Harper and Strahl responded by issuing a gag order on the board of directors and firing CEO Adrian Measner, who had worked at the CWB for 30 years. The government then orchestrated an intentionally divisive referendum farm activists called "bogus." The vote would be about the CWB's authority over barley (grown mainly in Alberta), but not about wheat (grown mainly in Manitoba and Saskatchewan). The renewed attack on wheat would be left for another day. The questions were loaded and manipulative, quite in contrast to Harper's insistence, when he was the Reform Party's constitutional critic in 1995, that the Parti Quebecois provide a clear and concise question for the Quebec referendum.
Conservative MPs campaigned aggressively during the CWB referendum, while the Board was bound by a government-imposed gag order and unable to defend itself. There were no third-party spending limits. Major farm organizations were not allowed to scrutinize the ballot-counting procedure. Despite appearance of blatant manipulation and loaded questions, 38 percent of farmers voted to retain the CWB's existing marketing arrangements, but the Conservatives declared total victory.

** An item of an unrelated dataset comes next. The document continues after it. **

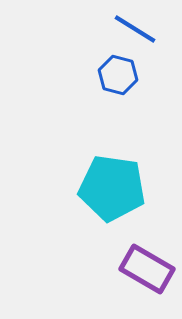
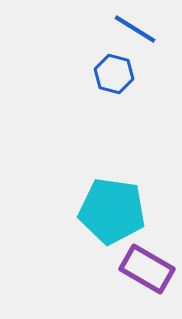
blue hexagon: moved 4 px left, 1 px up
cyan pentagon: moved 23 px down
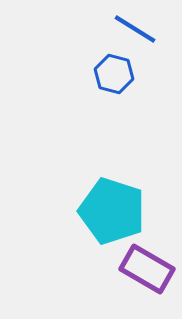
cyan pentagon: rotated 10 degrees clockwise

The American grain industry is delighted. The former president of the National Association of Wheat Growers said that if the CWB loses its single desk selling authority, "U.S. wheat would be more competitive in markets such as Asia, the Middle East and Central America, where the two countries go head to head."
For Canadian farmers, the outlook is less promising. The Friends of the Canadian Wheat Board told a Winnipeg news conference that it will go to federal court to have Strahl's order-in-council removing barley from CWB jurisdiction declared null and void. The challenge is being led by 12 barley-producing farmers from across the Prairies.